## Brief
Only the number is wanted: how many lines below contain "Business"?

# # # #

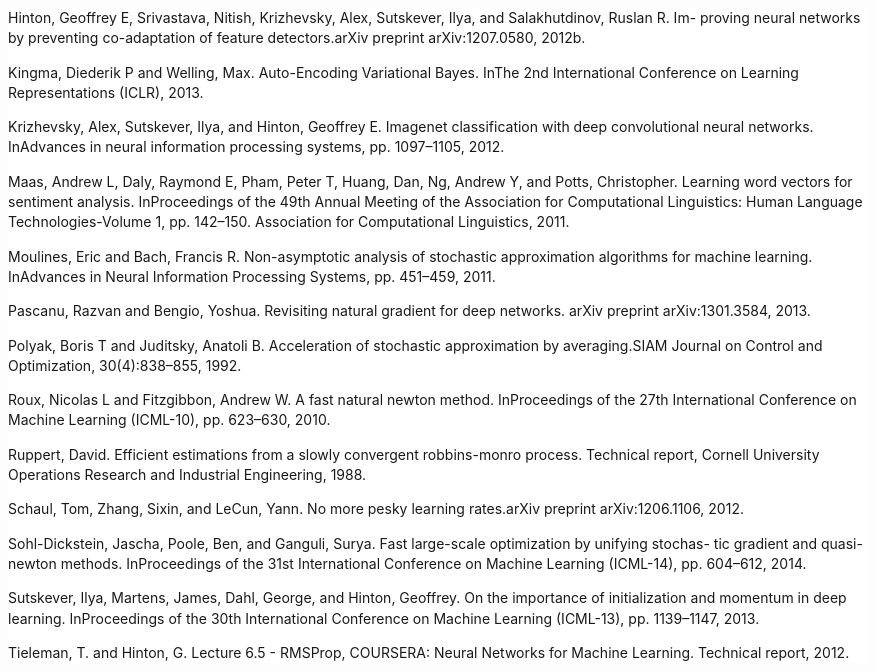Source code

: Hinton, Geoffrey E, Srivastava, Nitish, Krizhevsky, Alex, Sutskever, Ilya, and Salakhutdinov, Ruslan R. Im-
proving neural networks by preventing co-adaptation of feature detectors.arXiv preprint arXiv:1207.0580,
2012b.

Kingma, Diederik P and Welling, Max. Auto-Encoding Variational Bayes. InThe 2nd International Conference
on Learning Representations (ICLR), 2013.

Krizhevsky, Alex, Sutskever, Ilya, and Hinton, Geoffrey E. Imagenet classification with deep convolutional
neural networks. InAdvances in neural information processing systems, pp. 1097–1105, 2012.

Maas, Andrew L, Daly, Raymond E, Pham, Peter T, Huang, Dan, Ng, Andrew Y, and Potts, Christopher.
Learning word vectors for sentiment analysis. InProceedings of the 49th Annual Meeting of the Association
for Computational Linguistics: Human Language Technologies-Volume 1, pp. 142–150. Association for
Computational Linguistics, 2011.

Moulines, Eric and Bach, Francis R. Non-asymptotic analysis of stochastic approximation algorithms for
machine learning. InAdvances in Neural Information Processing Systems, pp. 451–459, 2011.

Pascanu, Razvan and Bengio, Yoshua. Revisiting natural gradient for deep networks. arXiv preprint
arXiv:1301.3584, 2013.

Polyak, Boris T and Juditsky, Anatoli B. Acceleration of stochastic approximation by averaging.SIAM Journal
on Control and Optimization, 30(4):838–855, 1992.


Roux, Nicolas L and Fitzgibbon, Andrew W. A fast natural newton method. InProceedings of the 27th
International Conference on Machine Learning (ICML-10), pp. 623–630, 2010.

Ruppert, David. Efficient estimations from a slowly convergent robbins-monro process. Technical report,
Cornell University Operations Research and Industrial Engineering, 1988.

Schaul, Tom, Zhang, Sixin, and LeCun, Yann. No more pesky learning rates.arXiv preprint arXiv:1206.1106,
2012.

Sohl-Dickstein, Jascha, Poole, Ben, and Ganguli, Surya. Fast large-scale optimization by unifying stochas-
tic gradient and quasi-newton methods. InProceedings of the 31st International Conference on Machine
Learning (ICML-14), pp. 604–612, 2014.

Sutskever, Ilya, Martens, James, Dahl, George, and Hinton, Geoffrey. On the importance of initialization and
momentum in deep learning. InProceedings of the 30th International Conference on Machine Learning
(ICML-13), pp. 1139–1147, 2013.

Tieleman, T. and Hinton, G. Lecture 6.5 - RMSProp, COURSERA: Neural Networks for Machine Learning.
Technical report, 2012.

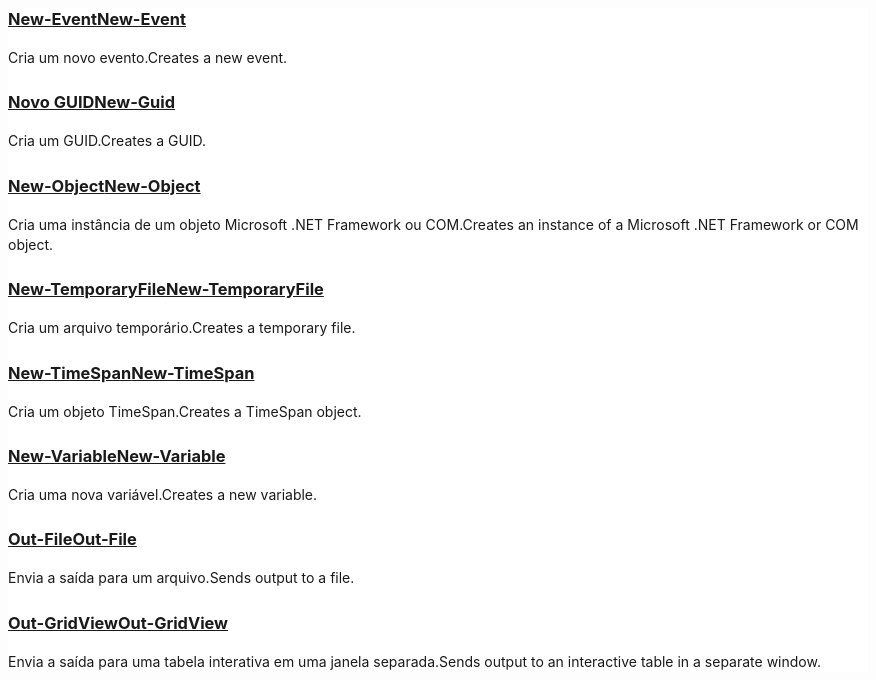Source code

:### [<span data-ttu-id="97869-231">New-Event</span><span class="sxs-lookup"><span data-stu-id="97869-231">New-Event</span></span>](New-Event.md)
<span data-ttu-id="97869-232">Cria um novo evento.</span><span class="sxs-lookup"><span data-stu-id="97869-232">Creates a new event.</span></span>

### [<span data-ttu-id="97869-233">Novo GUID</span><span class="sxs-lookup"><span data-stu-id="97869-233">New-Guid</span></span>](New-Guid.md)
<span data-ttu-id="97869-234">Cria um GUID.</span><span class="sxs-lookup"><span data-stu-id="97869-234">Creates a GUID.</span></span>

### [<span data-ttu-id="97869-235">New-Object</span><span class="sxs-lookup"><span data-stu-id="97869-235">New-Object</span></span>](New-Object.md)
<span data-ttu-id="97869-236">Cria uma instância de um objeto Microsoft .NET Framework ou COM.</span><span class="sxs-lookup"><span data-stu-id="97869-236">Creates an instance of a Microsoft .NET Framework or COM object.</span></span>

### [<span data-ttu-id="97869-237">New-TemporaryFile</span><span class="sxs-lookup"><span data-stu-id="97869-237">New-TemporaryFile</span></span>](New-TemporaryFile.md)
<span data-ttu-id="97869-238">Cria um arquivo temporário.</span><span class="sxs-lookup"><span data-stu-id="97869-238">Creates a temporary file.</span></span>

### [<span data-ttu-id="97869-239">New-TimeSpan</span><span class="sxs-lookup"><span data-stu-id="97869-239">New-TimeSpan</span></span>](New-TimeSpan.md)
<span data-ttu-id="97869-240">Cria um objeto TimeSpan.</span><span class="sxs-lookup"><span data-stu-id="97869-240">Creates a TimeSpan object.</span></span>

### [<span data-ttu-id="97869-241">New-Variable</span><span class="sxs-lookup"><span data-stu-id="97869-241">New-Variable</span></span>](New-Variable.md)
<span data-ttu-id="97869-242">Cria uma nova variável.</span><span class="sxs-lookup"><span data-stu-id="97869-242">Creates a new variable.</span></span>

### [<span data-ttu-id="97869-243">Out-File</span><span class="sxs-lookup"><span data-stu-id="97869-243">Out-File</span></span>](Out-File.md)
<span data-ttu-id="97869-244">Envia a saída para um arquivo.</span><span class="sxs-lookup"><span data-stu-id="97869-244">Sends output to a file.</span></span>

### [<span data-ttu-id="97869-245">Out-GridView</span><span class="sxs-lookup"><span data-stu-id="97869-245">Out-GridView</span></span>](Out-GridView.md)
<span data-ttu-id="97869-246">Envia a saída para uma tabela interativa em uma janela separada.</span><span class="sxs-lookup"><span data-stu-id="97869-246">Sends output to an interactive table in a separate window.</span></span>
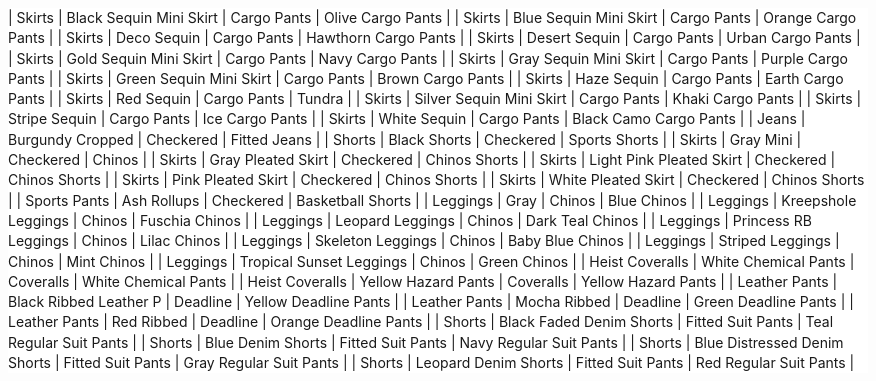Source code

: | Skirts                            | Black Sequin Mini Skirt                     | Cargo Pants              | Olive Cargo Pants                                    |
| Skirts                            | Blue Sequin Mini Skirt                      | Cargo Pants              | Orange Cargo Pants                                   |
| Skirts                            | Deco Sequin                                 | Cargo Pants              | Hawthorn Cargo Pants                                 |
| Skirts                            | Desert Sequin                               | Cargo Pants              | Urban Cargo Pants                                    |
| Skirts                            | Gold Sequin Mini Skirt                      | Cargo Pants              | Navy Cargo Pants                                     |
| Skirts                            | Gray Sequin Mini Skirt                      | Cargo Pants              | Purple Cargo Pants                                   |
| Skirts                            | Green Sequin Mini Skirt                     | Cargo Pants              | Brown Cargo Pants                                    |
| Skirts                            | Haze Sequin                                 | Cargo Pants              | Earth Cargo Pants                                    |
| Skirts                            | Red Sequin                                  | Cargo Pants              | Tundra                                               |
| Skirts                            | Silver Sequin Mini Skirt                    | Cargo Pants              | Khaki Cargo Pants                                    |
| Skirts                            | Stripe Sequin                               | Cargo Pants              | Ice  Cargo Pants                                     |
| Skirts                            | White Sequin                                | Cargo Pants              | Black Camo Cargo Pants                               |
| Jeans                             | Burgundy Cropped                            | Checkered                | Fitted Jeans                                         |
| Shorts                            | Black Shorts                                | Checkered                | Sports Shorts                                        |
| Skirts                            | Gray Mini                                   | Checkered                | Chinos                                               |
| Skirts                            | Gray Pleated Skirt                          | Checkered                | Chinos Shorts                                        |
| Skirts                            | Light Pink Pleated Skirt                    | Checkered                | Chinos Shorts                                        |
| Skirts                            | Pink Pleated Skirt                          | Checkered                | Chinos Shorts                                        |
| Skirts                            | White Pleated Skirt                         | Checkered                | Chinos Shorts                                        |
| Sports Pants                      | Ash Rollups                                 | Checkered                | Basketball Shorts                                    |
| Leggings                          | Gray                                        | Chinos                   | Blue Chinos                                          |
| Leggings                          | Kreepshole Leggings                         | Chinos                   | Fuschia Chinos                                       |
| Leggings                          | Leopard Leggings                            | Chinos                   | Dark Teal Chinos                                     |
| Leggings                          | Princess RB Leggings                        | Chinos                   | Lilac Chinos                                         |
| Leggings                          | Skeleton Leggings                           | Chinos                   | Baby Blue Chinos                                     |
| Leggings                          | Striped Leggings                            | Chinos                   | Mint Chinos                                          |
| Leggings                          | Tropical Sunset Leggings                    | Chinos                   | Green Chinos                                         |
| Heist Coveralls                   | White Chemical Pants                        | Coveralls                | White Chemical Pants                                 |
| Heist Coveralls                   | Yellow Hazard Pants                         | Coveralls                | Yellow Hazard Pants                                  |
| Leather Pants                     | Black Ribbed Leather P                      | Deadline                 | Yellow Deadline Pants                                |
| Leather Pants                     | Mocha Ribbed                                | Deadline                 | Green Deadline Pants                                 |
| Leather Pants                     | Red Ribbed                                  | Deadline                 | Orange Deadline Pants                                |
| Shorts                            | Black Faded Denim Shorts                    | Fitted Suit Pants        | Teal Regular Suit Pants                              |
| Shorts                            | Blue Denim Shorts                           | Fitted Suit Pants        | Navy Regular Suit Pants                              |
| Shorts                            | Blue Distressed Denim Shorts                | Fitted Suit Pants        | Gray Regular Suit Pants                              |
| Shorts                            | Leopard Denim Shorts                        | Fitted Suit Pants        | Red Regular Suit Pants                               |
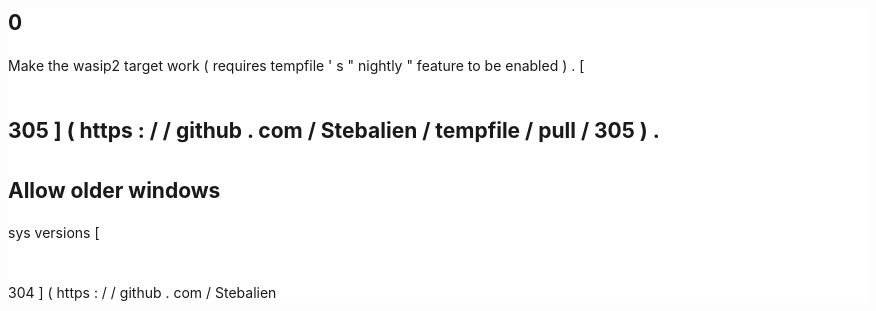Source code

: 0
-
Make
the
wasip2
target
work
(
requires
tempfile
'
s
"
nightly
"
feature
to
be
enabled
)
.
[
#
305
]
(
https
:
/
/
github
.
com
/
Stebalien
/
tempfile
/
pull
/
305
)
.
-
Allow
older
windows
-
sys
versions
[
#
304
]
(
https
:
/
/
github
.
com
/
Stebalien
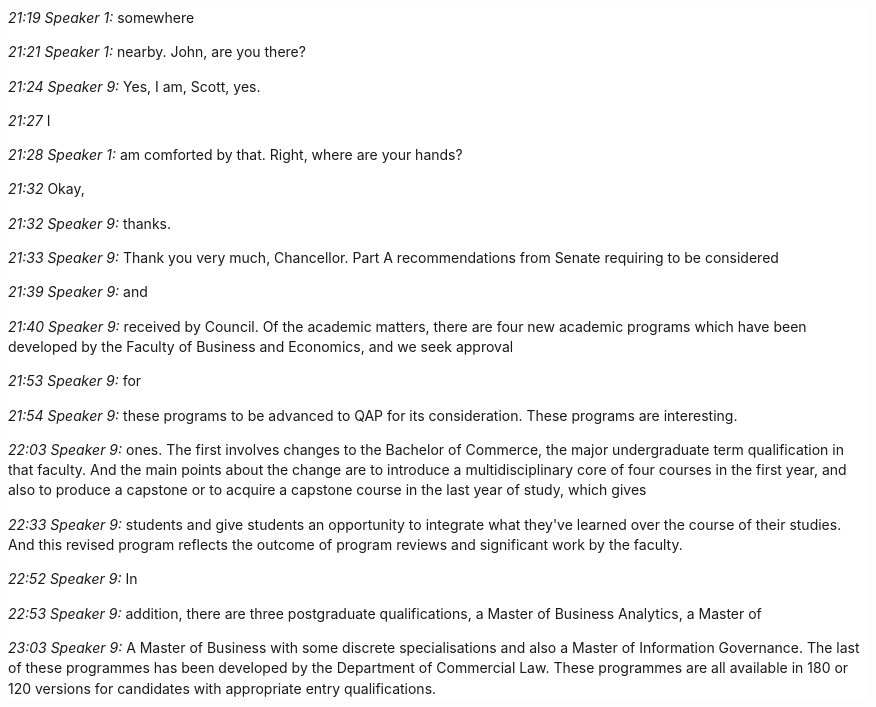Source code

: _21:19_
*Speaker 1:* somewhere

_21:21_
*Speaker 1:* nearby. John, are you there?

_21:24_
*Speaker 9:* Yes, I am, Scott, yes.

_21:27_
I

_21:28_
*Speaker 1:* am comforted by that. Right, where are your hands?

_21:32_
Okay,

_21:32_
*Speaker 9:* thanks.

_21:33_
*Speaker 9:* Thank you very much, Chancellor. Part A recommendations from Senate requiring to be considered

_21:39_
*Speaker 9:* and

_21:40_
*Speaker 9:* received by Council. Of the academic matters, there are four new academic programs which have been developed by the Faculty of Business and Economics, and we seek approval

_21:53_
*Speaker 9:* for

_21:54_
*Speaker 9:* these programs to be advanced to QAP for its consideration. These programs are interesting.

_22:03_
*Speaker 9:* ones. The first involves changes to the Bachelor of Commerce, the major undergraduate term qualification in that faculty. And the main points about the change are to introduce a multidisciplinary core of four courses in the first year, and also to produce a capstone or to acquire a capstone course in the last year of study, which gives

_22:33_
*Speaker 9:* students and give students an opportunity to integrate what they've learned over the course of their studies. And this revised program reflects the outcome of program reviews and significant work by the faculty.

_22:52_
*Speaker 9:* In

_22:53_
*Speaker 9:* addition, there are three postgraduate qualifications, a Master of Business Analytics, a Master of

_23:03_
*Speaker 9:* A Master of Business with some discrete specialisations and also a Master of Information Governance. The last of these programmes has been developed by the Department of Commercial Law. These programmes are all available in 180 or 120 versions for candidates with appropriate entry qualifications.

# # # #

## Written response
3